Frequently Asked Questions

If my total testosterone is normal on a blood test, why might I still feel symptoms of low testosterone?

Several genetic variables can produce low functional androgen status despite normal total testosterone. High SHBG due to SHBG gene variants reduces free testosterone below what total testosterone implies. A longer AR CAG repeat length means androgen receptors respond less sensitively to the testosterone that is present. High aromatase activity from CYP19A1 variants converts more testosterone to estradiol, reducing androgenic signaling while raising estrogenic signaling. Any of these — alone or in combination — can produce symptomatic low androgen status that standard total testosterone testing misses.

Does the AR CAG repeat length affect risk for prostate cancer?

Research has found associations between shorter AR CAG repeats — indicating more sensitive androgen receptors — and more aggressive prostate cancer behavior once it develops. The receptor’s heightened sensitivity to DHT may promote more vigorous cell proliferation in prostate tissue. This doesn’t mean shorter CAG repeats cause prostate cancer, but it does suggest that androgen receptor sensitivity is one genetic variable influencing how aggressively prostate cancer progresses if it occurs. Longer CAG repeats are associated with a somewhat more favorable prostate cancer risk profile in epidemiological studies.

Why does body fat lower testosterone in men?

Adipose tissue contains aromatase enzyme, which converts testosterone to estradiol. More body fat — particularly visceral fat — means more aromatase activity and more testosterone being diverted to estradiol conversion. The resulting higher estradiol also feeds back to the hypothalamus and pituitary, suppressing LH release and thereby reducing the signal driving testicular testosterone production. Men with high-activity CYP19A1 variants are more sensitive to this effect, meaning the same amount of excess body fat produces a larger reduction in their testosterone-to-estradiol ratio than it does in men with lower-activity aromatase genetics.
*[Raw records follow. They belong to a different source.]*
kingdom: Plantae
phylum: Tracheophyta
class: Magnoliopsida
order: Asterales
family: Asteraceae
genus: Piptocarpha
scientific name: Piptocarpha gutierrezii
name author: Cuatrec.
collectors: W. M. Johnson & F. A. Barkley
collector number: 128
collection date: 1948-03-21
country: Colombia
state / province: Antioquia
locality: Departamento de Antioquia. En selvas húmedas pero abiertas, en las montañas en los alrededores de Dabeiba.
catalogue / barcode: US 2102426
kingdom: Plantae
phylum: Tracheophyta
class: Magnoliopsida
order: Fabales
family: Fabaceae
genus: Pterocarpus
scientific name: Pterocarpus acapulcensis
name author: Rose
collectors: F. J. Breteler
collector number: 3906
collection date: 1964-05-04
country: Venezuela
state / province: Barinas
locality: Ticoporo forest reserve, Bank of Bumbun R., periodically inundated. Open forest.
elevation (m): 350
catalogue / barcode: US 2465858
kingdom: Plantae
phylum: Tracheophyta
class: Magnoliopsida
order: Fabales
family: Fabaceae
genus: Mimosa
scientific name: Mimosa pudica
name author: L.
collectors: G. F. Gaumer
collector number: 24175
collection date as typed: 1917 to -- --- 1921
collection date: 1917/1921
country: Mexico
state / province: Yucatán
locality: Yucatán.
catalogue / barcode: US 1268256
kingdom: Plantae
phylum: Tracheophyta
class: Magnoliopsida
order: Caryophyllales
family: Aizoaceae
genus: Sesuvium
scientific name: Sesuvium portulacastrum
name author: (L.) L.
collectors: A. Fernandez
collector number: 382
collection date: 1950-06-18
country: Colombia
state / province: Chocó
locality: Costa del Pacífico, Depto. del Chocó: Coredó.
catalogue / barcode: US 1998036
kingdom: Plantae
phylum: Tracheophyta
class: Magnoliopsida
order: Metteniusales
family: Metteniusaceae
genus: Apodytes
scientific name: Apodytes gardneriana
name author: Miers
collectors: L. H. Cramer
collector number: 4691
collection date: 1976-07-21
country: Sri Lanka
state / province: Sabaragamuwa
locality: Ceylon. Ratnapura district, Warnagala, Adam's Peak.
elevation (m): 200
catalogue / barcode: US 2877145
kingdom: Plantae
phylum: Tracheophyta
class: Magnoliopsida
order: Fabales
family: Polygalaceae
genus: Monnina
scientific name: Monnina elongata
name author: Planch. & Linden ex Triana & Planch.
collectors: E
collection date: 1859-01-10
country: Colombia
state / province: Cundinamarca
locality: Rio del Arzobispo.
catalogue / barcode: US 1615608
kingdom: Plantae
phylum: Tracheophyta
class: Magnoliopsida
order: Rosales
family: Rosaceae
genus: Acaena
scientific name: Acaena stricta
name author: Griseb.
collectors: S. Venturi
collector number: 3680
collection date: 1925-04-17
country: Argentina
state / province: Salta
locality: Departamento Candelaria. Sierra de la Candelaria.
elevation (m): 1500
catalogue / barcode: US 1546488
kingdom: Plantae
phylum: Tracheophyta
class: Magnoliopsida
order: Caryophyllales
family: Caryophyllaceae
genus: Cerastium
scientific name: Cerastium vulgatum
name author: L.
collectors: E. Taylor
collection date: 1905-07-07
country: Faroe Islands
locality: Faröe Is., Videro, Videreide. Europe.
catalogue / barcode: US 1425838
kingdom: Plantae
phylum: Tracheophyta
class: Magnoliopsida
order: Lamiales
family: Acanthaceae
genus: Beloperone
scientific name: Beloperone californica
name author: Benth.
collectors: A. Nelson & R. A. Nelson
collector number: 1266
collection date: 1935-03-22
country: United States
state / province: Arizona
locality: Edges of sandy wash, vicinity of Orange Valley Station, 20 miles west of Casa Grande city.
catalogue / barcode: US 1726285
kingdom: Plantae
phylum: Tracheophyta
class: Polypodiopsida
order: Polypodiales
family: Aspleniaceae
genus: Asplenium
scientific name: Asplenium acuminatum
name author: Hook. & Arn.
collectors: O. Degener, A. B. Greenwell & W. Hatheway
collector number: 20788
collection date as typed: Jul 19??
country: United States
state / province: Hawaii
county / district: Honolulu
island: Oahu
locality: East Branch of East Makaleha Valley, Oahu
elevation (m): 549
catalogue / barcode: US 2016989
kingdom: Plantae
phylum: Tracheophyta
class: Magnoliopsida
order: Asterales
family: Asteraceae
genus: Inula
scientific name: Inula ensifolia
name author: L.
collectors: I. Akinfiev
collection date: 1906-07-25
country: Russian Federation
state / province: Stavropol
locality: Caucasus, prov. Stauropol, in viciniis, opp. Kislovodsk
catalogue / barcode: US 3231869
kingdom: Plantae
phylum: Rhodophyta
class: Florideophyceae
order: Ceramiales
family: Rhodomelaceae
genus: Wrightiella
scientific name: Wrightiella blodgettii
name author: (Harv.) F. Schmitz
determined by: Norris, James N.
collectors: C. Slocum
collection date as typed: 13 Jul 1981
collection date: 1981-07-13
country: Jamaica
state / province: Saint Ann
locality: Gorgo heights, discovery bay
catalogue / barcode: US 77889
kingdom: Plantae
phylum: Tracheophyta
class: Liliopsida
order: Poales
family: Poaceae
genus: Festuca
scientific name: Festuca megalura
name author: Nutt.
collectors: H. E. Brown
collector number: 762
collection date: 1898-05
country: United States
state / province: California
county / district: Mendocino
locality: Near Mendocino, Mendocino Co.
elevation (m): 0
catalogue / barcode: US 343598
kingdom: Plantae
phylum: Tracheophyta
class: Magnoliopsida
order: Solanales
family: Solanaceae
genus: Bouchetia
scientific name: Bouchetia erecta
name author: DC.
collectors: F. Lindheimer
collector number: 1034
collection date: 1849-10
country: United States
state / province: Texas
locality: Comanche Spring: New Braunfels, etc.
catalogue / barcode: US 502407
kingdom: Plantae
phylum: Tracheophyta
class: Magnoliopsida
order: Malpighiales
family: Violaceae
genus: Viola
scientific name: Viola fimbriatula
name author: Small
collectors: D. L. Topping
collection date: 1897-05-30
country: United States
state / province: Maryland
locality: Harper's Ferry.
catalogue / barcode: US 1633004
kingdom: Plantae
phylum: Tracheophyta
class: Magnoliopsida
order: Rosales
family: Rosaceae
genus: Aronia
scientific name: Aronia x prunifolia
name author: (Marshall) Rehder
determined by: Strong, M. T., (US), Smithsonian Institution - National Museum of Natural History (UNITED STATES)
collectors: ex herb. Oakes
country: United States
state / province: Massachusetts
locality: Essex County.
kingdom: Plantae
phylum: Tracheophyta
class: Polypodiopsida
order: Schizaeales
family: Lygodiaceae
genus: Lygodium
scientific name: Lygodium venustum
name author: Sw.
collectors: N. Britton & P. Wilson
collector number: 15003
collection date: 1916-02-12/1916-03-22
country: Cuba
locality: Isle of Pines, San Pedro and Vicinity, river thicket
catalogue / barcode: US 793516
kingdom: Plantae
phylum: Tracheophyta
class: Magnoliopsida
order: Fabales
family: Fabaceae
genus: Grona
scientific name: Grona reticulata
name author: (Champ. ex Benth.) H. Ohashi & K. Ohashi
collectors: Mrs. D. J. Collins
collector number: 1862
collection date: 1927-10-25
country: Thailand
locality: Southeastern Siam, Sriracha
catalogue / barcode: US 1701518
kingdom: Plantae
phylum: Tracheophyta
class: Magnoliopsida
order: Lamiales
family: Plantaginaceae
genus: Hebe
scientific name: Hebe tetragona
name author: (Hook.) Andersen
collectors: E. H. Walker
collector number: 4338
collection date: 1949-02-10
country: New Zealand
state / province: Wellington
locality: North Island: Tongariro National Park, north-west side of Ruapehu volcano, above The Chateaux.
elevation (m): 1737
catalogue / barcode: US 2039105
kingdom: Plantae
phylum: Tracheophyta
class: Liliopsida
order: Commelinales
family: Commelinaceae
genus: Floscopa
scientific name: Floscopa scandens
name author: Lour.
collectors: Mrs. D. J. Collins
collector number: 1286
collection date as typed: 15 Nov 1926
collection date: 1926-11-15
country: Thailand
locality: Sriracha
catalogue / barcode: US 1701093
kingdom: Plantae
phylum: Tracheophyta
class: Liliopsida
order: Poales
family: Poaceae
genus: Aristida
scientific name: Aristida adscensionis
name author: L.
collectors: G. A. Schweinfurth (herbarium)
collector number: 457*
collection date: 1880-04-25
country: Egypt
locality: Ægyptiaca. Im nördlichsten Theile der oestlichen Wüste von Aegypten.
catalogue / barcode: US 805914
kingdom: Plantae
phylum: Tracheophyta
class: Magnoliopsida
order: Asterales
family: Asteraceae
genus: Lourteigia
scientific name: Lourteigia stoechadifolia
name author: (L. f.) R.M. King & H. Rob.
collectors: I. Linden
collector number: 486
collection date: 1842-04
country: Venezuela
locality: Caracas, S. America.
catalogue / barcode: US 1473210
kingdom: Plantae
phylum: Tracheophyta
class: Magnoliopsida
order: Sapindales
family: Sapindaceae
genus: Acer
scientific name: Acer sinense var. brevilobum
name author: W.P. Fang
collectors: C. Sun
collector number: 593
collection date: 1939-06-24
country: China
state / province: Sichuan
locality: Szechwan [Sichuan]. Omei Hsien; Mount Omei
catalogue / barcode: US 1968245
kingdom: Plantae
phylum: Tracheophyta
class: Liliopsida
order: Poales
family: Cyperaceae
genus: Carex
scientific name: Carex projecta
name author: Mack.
What is DHT, and is it good or bad?

DHT is dihydrotestosterone — a more potent androgen than testosterone itself, produced from testosterone by 5α-reductase enzymes in certain tissues. It drives androgenic effects in the prostate, skin, and hair follicles more powerfully than testosterone does. Whether DHT is “good or bad” depends entirely on context: it is essential for normal male development, contributes to libido and sexual function, and supports certain androgenic tissue effects. At the same time, excess DHT activity in the prostate contributes to benign prostatic hyperplasia, and DHT’s effect on hair follicles drives male pattern hair loss in genetically susceptible men. The balance matters more than the absolute level.

Can genetics explain why some men respond better to testosterone therapy than others?

Yes, significantly. AR CAG repeat length influences how sensitively tissues respond to administered testosterone — men with shorter repeats may achieve greater clinical benefit from a given dose, while those with longer repeats may need higher levels to achieve comparable effects. SHBG genetics determines how much administered testosterone is bound versus free. CYP19A1 variants influence how much is aromatized to estradiol, which affects both the ratio of androgenic to estrogenic effects and the need for aromatase inhibitor use alongside therapy. Understanding these genetic factors before initiating testosterone therapy provides a more personalized basis for dosing and monitoring decisions.